昨日の十一日、仕組みはまた大きな節目に到達した。とてつもなく広い領域で、ここが本当の果てであるかのように思わされているが、いつものようにまた次が出てくるかもしれない。
それはしばらく待たなければわからないが、とりあえず当面の到達目標には届いた。最後にはなし崩し的に拡大したが、それは源回帰が切望されていたからで、廃墟からの脱出がいかに模索され続けていたかがうかがわれるものであった。
届いた後はあっという間に半分に減り、機械体制の三分の一に減ったが、その後は積み上げられた過去の皮を一枚ずつ剥ぐように減っている。
正規の宇宙を乗っ取った機械体制は、温存工作を続けており、簡単に縮小するという感じではないが、正当派の三分の二はすでに半分に減っているようである。
旧体制の三分の一ももっと減っているはずであるが、隠蔽工作がなされ、相変わらずの偽情報でごまかそうとしている。
旧体制側の代表部でもおぞましいゴミ捨て場宇宙にうんざりしている者も多く、源回帰していく動きになっているので、当面はどんどん減っていかなくてはならない状況であるが、旧体制はあくまでもそれを受け入れようとはしていない。
今回到達した「重領域」と呼ばれている何度も位相拡大された領域は、その一単位をさらに五千億の五千億乗の五千億乗に拡大したという膨大な領域で、 そこには今までになかった源回帰の穴がたくさん開いている。
中央部には「創造はじめ宇宙」と呼ばれる始原の宇宙が現れている。「本体はじめ宇宙」をはるかに超える中央部にある。
ここまで揃うとこれが頂点ではないかと思われてもくるが、まだまだわからない。今までが今までで、あまりにもだまされ過ぎているので、簡単に信用することができないのである。
しかし、何はともあれ一段落するところまではきた。仕組みメンバーには、 ご苦労様でしたとご挨拶しておきたいところであるが、後始末はこれからであり、油断すると元の木阿弥にされる恐れも否定できない。
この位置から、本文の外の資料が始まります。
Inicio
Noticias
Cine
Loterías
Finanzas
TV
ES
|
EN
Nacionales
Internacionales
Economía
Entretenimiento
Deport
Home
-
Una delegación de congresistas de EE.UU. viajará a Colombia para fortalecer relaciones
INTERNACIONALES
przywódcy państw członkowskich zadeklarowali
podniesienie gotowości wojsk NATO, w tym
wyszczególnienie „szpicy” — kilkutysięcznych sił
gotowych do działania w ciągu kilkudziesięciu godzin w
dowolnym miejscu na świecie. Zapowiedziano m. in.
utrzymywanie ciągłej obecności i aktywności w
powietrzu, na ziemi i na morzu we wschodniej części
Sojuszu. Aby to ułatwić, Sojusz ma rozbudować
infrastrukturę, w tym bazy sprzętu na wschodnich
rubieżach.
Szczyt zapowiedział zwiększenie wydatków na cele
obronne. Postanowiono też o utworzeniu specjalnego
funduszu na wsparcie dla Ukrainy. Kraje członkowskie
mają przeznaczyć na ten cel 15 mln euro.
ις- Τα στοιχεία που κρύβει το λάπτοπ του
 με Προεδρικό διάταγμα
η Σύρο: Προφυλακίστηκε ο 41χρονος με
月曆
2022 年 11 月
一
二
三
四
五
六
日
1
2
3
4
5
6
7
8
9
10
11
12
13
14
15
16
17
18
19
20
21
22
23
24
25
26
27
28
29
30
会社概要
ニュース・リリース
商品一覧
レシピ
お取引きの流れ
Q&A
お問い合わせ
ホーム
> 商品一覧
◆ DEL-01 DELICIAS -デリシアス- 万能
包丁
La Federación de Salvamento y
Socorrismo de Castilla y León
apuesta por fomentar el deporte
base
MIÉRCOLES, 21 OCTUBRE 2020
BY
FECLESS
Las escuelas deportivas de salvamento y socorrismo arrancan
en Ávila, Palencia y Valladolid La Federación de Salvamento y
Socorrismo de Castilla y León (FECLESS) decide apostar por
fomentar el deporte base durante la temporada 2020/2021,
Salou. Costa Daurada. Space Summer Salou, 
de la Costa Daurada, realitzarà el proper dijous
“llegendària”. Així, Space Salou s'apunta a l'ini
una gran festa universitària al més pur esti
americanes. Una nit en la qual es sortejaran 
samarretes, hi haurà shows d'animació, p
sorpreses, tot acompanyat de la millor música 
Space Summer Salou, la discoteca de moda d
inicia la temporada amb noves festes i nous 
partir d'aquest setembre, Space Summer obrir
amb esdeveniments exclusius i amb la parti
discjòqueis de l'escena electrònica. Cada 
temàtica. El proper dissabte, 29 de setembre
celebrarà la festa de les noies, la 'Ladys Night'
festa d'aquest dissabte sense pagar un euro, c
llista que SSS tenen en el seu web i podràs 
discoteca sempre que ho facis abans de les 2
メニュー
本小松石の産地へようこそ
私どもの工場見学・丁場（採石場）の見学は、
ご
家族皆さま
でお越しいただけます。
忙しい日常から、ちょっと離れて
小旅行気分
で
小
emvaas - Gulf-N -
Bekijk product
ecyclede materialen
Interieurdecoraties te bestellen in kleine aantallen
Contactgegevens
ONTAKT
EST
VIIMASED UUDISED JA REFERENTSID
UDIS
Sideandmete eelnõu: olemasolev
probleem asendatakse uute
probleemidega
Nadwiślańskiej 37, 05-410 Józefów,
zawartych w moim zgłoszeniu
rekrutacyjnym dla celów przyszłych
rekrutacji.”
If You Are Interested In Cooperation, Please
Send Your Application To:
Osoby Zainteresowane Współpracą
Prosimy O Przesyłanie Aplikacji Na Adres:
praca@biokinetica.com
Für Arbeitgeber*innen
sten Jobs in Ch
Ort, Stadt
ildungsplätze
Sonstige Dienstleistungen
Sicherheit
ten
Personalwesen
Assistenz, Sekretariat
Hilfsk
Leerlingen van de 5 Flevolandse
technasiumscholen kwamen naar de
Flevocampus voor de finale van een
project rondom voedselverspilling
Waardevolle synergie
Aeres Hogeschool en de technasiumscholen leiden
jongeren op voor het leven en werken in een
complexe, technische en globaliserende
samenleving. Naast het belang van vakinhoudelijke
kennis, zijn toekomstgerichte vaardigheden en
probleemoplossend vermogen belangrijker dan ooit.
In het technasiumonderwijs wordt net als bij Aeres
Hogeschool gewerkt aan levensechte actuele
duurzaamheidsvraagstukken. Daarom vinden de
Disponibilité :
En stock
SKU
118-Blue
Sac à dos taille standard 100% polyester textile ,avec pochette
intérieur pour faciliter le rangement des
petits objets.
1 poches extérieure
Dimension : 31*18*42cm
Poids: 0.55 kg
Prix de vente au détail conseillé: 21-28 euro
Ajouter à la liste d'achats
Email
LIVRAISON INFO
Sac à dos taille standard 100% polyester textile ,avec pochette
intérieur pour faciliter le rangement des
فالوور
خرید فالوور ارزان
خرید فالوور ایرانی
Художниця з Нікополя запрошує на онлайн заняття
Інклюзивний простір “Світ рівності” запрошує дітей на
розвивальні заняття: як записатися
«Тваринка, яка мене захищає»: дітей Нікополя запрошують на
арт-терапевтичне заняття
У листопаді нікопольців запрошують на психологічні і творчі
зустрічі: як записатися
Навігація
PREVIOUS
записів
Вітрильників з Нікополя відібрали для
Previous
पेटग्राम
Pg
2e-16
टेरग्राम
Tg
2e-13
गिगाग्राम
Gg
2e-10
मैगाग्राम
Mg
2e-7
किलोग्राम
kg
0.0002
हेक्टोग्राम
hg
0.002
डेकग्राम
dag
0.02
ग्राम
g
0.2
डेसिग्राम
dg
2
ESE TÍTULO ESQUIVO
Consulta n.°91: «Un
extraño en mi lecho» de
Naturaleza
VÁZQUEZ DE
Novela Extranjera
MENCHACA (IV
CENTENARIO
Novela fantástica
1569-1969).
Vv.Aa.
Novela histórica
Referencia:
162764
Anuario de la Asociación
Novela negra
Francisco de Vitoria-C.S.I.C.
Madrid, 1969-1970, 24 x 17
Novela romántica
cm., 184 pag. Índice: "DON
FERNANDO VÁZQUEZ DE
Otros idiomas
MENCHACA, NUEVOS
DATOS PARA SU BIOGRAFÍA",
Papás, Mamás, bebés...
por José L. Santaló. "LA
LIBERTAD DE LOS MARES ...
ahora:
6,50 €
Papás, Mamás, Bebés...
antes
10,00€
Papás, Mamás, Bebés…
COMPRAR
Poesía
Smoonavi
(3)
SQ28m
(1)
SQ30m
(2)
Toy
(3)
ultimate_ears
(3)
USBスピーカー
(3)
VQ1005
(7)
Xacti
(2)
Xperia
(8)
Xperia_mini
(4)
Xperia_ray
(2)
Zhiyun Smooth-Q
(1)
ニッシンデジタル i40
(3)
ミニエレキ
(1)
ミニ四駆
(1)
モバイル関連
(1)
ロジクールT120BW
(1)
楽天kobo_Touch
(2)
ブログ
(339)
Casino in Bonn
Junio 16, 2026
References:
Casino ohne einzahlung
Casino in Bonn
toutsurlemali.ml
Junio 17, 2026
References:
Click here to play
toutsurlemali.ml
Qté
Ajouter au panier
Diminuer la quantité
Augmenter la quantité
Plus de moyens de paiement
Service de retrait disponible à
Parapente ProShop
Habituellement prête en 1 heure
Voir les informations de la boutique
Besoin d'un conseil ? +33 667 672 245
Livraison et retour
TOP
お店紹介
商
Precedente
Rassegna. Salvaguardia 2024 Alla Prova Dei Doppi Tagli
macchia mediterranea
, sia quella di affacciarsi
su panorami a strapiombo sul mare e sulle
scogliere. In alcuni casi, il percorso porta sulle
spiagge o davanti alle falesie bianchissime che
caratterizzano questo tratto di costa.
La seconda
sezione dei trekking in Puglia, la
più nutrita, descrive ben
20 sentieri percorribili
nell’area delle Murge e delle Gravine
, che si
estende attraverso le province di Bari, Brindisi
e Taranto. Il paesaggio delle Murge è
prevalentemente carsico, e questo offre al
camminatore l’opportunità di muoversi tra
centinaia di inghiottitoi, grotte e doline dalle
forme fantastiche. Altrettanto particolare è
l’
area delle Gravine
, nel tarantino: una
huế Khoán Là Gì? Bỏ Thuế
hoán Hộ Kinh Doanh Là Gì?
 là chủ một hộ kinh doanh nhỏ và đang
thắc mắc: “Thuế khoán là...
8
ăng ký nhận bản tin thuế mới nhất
機械とはやっかいな相手である。その機械体制に向かって現在の地球文明は、一目散に駆け上ろうともしており、科学者や人類はその恐ろしさに気づいてはいないようにも思われる。
高度な科学を否定する仕組みメンバーの方がうとまれ嫌われて、生きる場所すら与えられない情況が続いている。機械を乗り越えて正常な世界に到達するには、まだまだ長い期間を要することだろう。